--- Task details ---
Render the listing below as a numbered list, leaving out any blank lines.

--- Exercise data ---
☆ ☆ ☆

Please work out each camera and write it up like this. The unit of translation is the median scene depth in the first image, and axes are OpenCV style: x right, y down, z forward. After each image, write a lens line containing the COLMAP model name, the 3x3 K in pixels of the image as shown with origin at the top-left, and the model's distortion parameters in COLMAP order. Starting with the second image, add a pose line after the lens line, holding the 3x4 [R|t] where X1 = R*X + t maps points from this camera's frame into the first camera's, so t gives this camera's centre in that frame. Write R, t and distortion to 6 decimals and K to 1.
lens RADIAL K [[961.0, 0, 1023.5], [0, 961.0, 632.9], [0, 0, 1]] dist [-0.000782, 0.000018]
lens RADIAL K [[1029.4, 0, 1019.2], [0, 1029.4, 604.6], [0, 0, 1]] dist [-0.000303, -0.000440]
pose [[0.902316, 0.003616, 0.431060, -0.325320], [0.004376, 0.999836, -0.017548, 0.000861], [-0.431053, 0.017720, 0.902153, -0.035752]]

☆ ☆ ☆

--- Result of this exercise ---
1. Please work out each camera and write it up like this. The unit of translation is the median scene depth in the first image, and axes are OpenCV style: x right, y down, z forward. After each image, write a lens line containing the COLMAP model name, the 3x3 K in pixels of the image as shown with origin at the top-left, and the model's distortion parameters in COLMAP order. Starting with the second image, add a pose line after the lens line, holding the 3x4 [R|t] where X1 = R*X + t maps points from this camera's frame into the first camera's, so t gives this camera's centre in that frame. Write R, t and distortion to 6 decimals and K to 1.
2. lens RADIAL K [[961.0, 0, 1023.5], [0, 961.0, 632.9], [0, 0, 1]] dist [-0.000782, 0.000018]
3. lens RADIAL K [[1029.4, 0, 1019.2], [0, 1029.4, 604.6], [0, 0, 1]] dist [-0.000303, -0.000440]
4. pose [[0.902316, 0.003616, 0.431060, -0.325320], [0.004376, 0.999836, -0.017548, 0.000861], [-0.431053, 0.017720, 0.902153, -0.035752]]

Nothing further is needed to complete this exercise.